* **What is required**
Turn the data below into a numbered list, leaving out any blank lines.

[Items from a dataset]
# # # # #

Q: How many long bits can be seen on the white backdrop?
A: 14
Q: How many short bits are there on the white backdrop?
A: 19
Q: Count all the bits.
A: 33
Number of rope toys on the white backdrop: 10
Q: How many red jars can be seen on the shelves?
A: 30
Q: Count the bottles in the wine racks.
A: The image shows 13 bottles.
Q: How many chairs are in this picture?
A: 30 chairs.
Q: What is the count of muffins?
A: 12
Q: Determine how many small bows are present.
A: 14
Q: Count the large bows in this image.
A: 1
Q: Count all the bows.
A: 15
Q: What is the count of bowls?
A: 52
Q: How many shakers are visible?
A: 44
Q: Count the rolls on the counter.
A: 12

# # # # #

* **Worked answer**
1. Q: How many long bits can be seen on the white backdrop?
2. A: 14
3. Q: How many short bits are there on the white backdrop?
4. A: 19
5. Q: Count all the bits.
6. A: 33
7. Number of rope toys on the white backdrop: 10
8. Q: How many red jars can be seen on the shelves?
9. A: 30
10. Q: Count the bottles in the wine racks.
11. A: The image shows 13 bottles.
12. Q: How many chairs are in this picture?
13. A: 30 chairs.
14. Q: What is the count of muffins?
15. A: 12
16. Q: Determine how many small bows are present.
17. A: 14
18. Q: Count the large bows in this image.
19. A: 1
20. Q: Count all the bows.
21. A: 15
22. Q: What is the count of bowls?
23. A: 52
24. Q: How many shakers are visible?
25. A: 44
26. Q: Count the rolls on the counter.
27. A: 12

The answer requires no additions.